Can you transcribe the news article about the U.S. bomb found in Colombia, word for word?

# QUOTED PASSAGE:

=====

From email@example.com Fri Jun 1 17:23:52 2001
From U.S. to Colombia militia: a bomb's saga
By Andrew Selsky, The Seattle Times, Wednesday 30 May 2001
BOGOTÁ, Colombia - Made in the U.S.A. in the 1970s. Shipped to a Central American government fighting leftist rebels. Stolen in 1992 as part of an assassination plot against a drug kingpin.
And planted last week by right-wing paramilitaries next to a communist newspaper's offices in Bogotá - the journey of a U.S. Air Force bomb from an ammo depot in Oklahoma to Colombia serves as a cautionary tale about where sophisticated munitions can wind up if not guarded carefully.
The 500-pound bomb, discovered May 21 by a security guard, is not a medium-level explosive like the two that blew up in the capital Friday, killing four people and injuring 26.
This one, more than 6 feet long, is built for devastating effect. If it had gone off, police said, it would have blown two city blocks to bits - the worst terrorist attack in Colombia in more than a decade.
The bomb, known as an MK-82, is favored by many air forces in the world "where maximum blast and explosive effects are desired," according to literature on the device.
The bomb, made in April 1973, was delivered in January 1974 to what was then known as the U.S. Naval Ammunition Depot, now called the Army Ammunition Plant, in McAlester, Okla., said Capt. Almarah Belk, a U.S. Air Force spokeswoman at the Pentagon.

=====

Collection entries
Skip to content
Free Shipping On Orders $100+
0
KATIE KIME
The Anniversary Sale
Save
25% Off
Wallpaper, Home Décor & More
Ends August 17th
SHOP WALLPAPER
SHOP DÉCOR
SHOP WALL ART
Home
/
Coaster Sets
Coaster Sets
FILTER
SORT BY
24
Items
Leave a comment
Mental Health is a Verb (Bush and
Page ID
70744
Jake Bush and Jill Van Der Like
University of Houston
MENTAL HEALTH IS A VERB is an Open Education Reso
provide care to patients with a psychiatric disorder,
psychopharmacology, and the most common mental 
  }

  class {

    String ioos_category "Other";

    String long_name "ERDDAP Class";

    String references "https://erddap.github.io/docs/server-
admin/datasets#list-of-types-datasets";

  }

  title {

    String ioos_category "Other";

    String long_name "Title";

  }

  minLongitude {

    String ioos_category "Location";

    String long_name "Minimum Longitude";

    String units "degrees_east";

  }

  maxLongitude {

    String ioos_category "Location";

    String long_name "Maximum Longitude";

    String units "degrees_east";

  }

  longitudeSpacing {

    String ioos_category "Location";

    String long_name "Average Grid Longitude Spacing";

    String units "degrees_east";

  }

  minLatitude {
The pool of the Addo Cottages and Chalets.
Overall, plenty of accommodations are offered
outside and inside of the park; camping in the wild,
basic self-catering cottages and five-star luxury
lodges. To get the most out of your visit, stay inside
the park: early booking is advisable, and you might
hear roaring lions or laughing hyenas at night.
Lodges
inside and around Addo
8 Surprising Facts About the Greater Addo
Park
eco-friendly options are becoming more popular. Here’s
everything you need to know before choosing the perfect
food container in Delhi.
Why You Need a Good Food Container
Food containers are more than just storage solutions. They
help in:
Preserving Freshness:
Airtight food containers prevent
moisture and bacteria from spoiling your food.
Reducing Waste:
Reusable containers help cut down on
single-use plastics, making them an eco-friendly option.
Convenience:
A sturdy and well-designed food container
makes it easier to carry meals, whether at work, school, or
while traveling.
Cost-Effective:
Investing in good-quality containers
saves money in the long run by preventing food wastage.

=====

# TASK RESULT:
From email@example.com Fri Jun 1 17:23:52 2001
From U.S. to Colombia militia: a bomb's saga
By Andrew Selsky, The Seattle Times, Wednesday 30 May 2001
BOGOTÁ, Colombia - Made in the U.S.A. in the 1970s. Shipped to a Central American government fighting leftist rebels. Stolen in 1992 as part of an assassination plot against a drug kingpin.
And planted last week by right-wing paramilitaries next to a communist newspaper's offices in Bogotá - the journey of a U.S. Air Force bomb from an ammo depot in Oklahoma to Colombia serves as a cautionary tale about where sophisticated munitions can wind up if not guarded carefully.
The 500-pound bomb, discovered May 21 by a security guard, is not a medium-level explosive like the two that blew up in the capital Friday, killing four people and injuring 26.
This one, more than 6 feet long, is built for devastating effect. If it had gone off, police said, it would have blown two city blocks to bits - the worst terrorist attack in Colombia in more than a decade.
The bomb, known as an MK-82, is favored by many air forces in the world "where maximum blast and explosive effects are desired," according to literature on the device.
The bomb, made in April 1973, was delivered in January 1974 to what was then known as the U.S. Naval Ammunition Depot, now called the Army Ammunition Plant, in McAlester, Okla., said Capt. Almarah Belk, a U.S. Air Force spokeswoman at the Pentagon.